## How to complete this task
Exactly and only the lines from the first entry through the line with "139 112 447" should be copied, both ends included, with no pictures.

## Source data
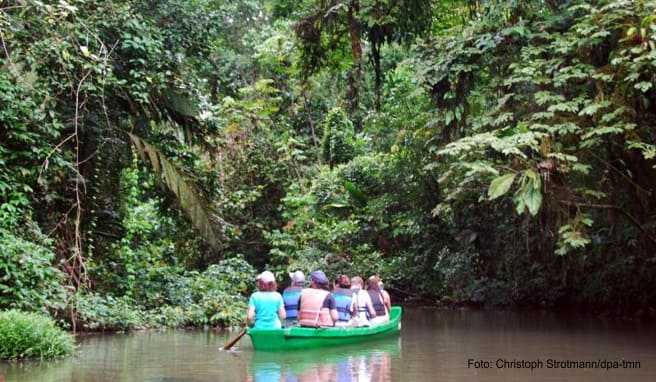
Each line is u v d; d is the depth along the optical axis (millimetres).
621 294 17250
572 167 11547
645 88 10461
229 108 22359
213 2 23000
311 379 7508
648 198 13180
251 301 10055
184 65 14758
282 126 25000
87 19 12664
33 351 8414
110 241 14734
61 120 12664
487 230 20312
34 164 11398
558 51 11797
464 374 7996
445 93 13531
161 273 14945
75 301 11328
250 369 8164
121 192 15227
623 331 13164
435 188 20453
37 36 11656
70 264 12453
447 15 16391
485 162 11508
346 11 14414
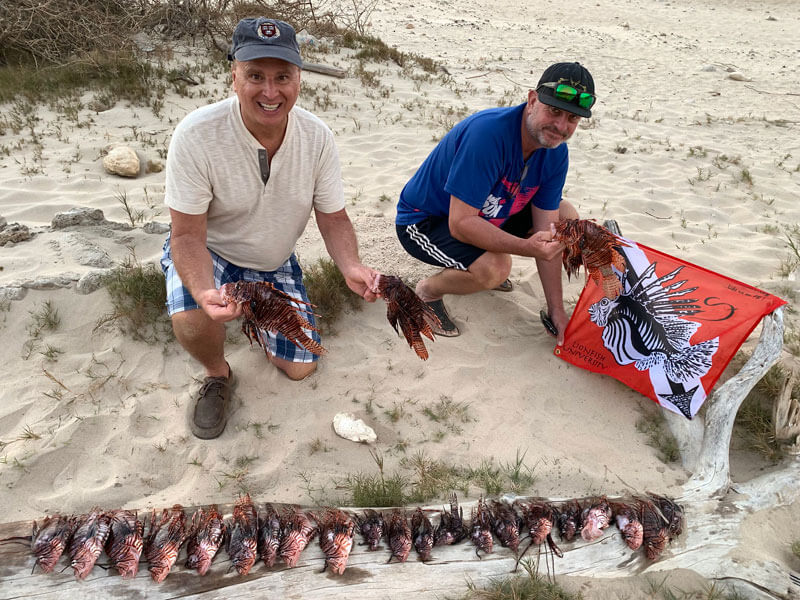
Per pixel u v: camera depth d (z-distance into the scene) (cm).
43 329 234
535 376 234
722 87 686
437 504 176
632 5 1359
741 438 213
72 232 281
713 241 325
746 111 591
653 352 219
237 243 192
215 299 147
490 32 966
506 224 257
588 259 193
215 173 169
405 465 198
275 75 154
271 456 198
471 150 212
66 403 207
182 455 196
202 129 163
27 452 189
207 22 611
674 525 171
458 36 910
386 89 545
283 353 210
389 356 238
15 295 238
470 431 211
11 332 231
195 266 169
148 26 609
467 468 196
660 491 190
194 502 182
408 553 157
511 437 209
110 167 357
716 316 209
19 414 203
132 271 254
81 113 440
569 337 239
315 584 150
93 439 198
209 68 549
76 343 232
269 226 188
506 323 259
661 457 204
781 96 653
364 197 352
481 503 170
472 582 157
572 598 155
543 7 1277
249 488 187
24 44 542
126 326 236
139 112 447
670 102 612
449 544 161
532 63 751
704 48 940
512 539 161
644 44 948
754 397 226
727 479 187
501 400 223
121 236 285
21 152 378
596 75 725
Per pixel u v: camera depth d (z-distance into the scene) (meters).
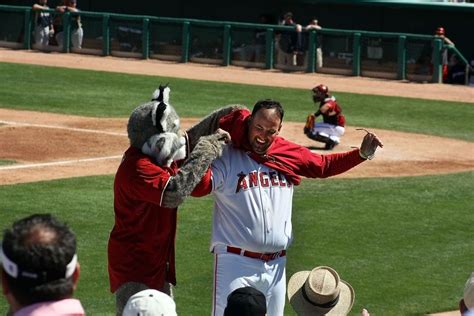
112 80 89.00
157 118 20.41
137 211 20.77
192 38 104.69
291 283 21.25
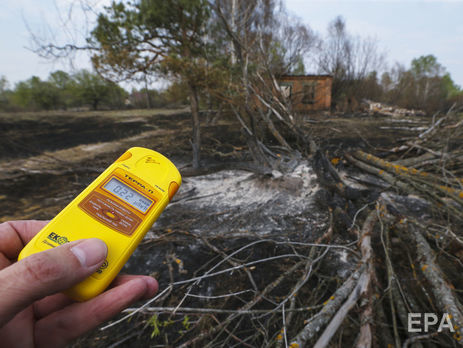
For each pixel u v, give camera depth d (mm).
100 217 854
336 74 17844
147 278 818
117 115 14922
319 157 4273
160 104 18531
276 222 3422
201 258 2779
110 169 974
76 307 729
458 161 4777
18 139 8406
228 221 3510
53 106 18328
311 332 1491
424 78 22812
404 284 2227
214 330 1660
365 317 1591
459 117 6707
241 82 5090
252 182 4555
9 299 580
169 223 3529
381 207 2922
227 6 5145
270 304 2145
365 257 2084
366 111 18016
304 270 2328
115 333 1938
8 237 924
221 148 7379
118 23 4211
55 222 806
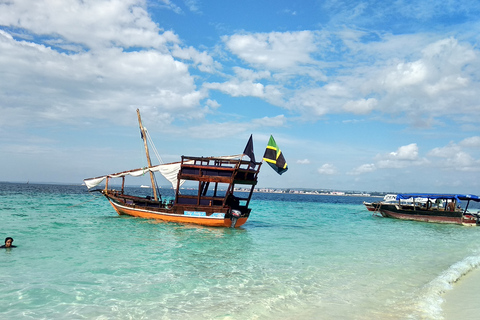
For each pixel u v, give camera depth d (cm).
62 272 1255
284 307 964
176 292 1075
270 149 2670
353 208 8144
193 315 885
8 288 1051
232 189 2777
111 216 3195
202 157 2559
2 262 1366
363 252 1934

## Solution
Each line is u v d; d is the depth along the optical axis (millimetres).
621 294 17250
572 167 11547
645 88 10461
229 108 22359
213 2 23000
311 379 7508
648 198 13180
251 301 10055
184 65 14758
282 126 25000
87 19 12664
33 351 8414
110 241 14734
61 120 12664
487 230 20312
34 164 11398
558 51 11797
464 374 7996
445 93 13531
161 273 14945
75 301 11328
250 369 8164
121 192 15227
623 331 13164
435 188 20453
37 36 11656
70 264 12453
447 15 16391
485 162 11508
346 11 14414
Per pixel u v: camera depth d (z-distance into the scene) (cm).
43 329 234
535 376 234
722 87 686
437 504 176
632 5 1359
741 438 213
72 232 281
713 241 325
746 111 591
653 352 219
237 243 192
215 299 147
490 32 966
506 224 257
588 259 193
215 173 169
405 465 198
275 75 154
271 456 198
471 150 212
66 403 207
182 455 196
202 129 163
27 452 189
207 22 611
674 525 171
458 36 910
386 89 545
283 353 210
389 356 238
15 295 238
470 431 211
11 332 231
195 266 169
148 26 609
467 468 196
660 491 190
194 502 182
408 553 157
511 437 209
110 167 357
716 316 209
19 414 203
132 271 254
81 113 440
569 337 239
315 584 150
93 439 198
209 68 549
76 343 232
269 226 188
506 323 259
661 457 204
781 96 653
364 197 352
481 503 170
472 582 157
572 598 155
543 7 1277
249 488 187
24 44 542
126 326 236
139 112 447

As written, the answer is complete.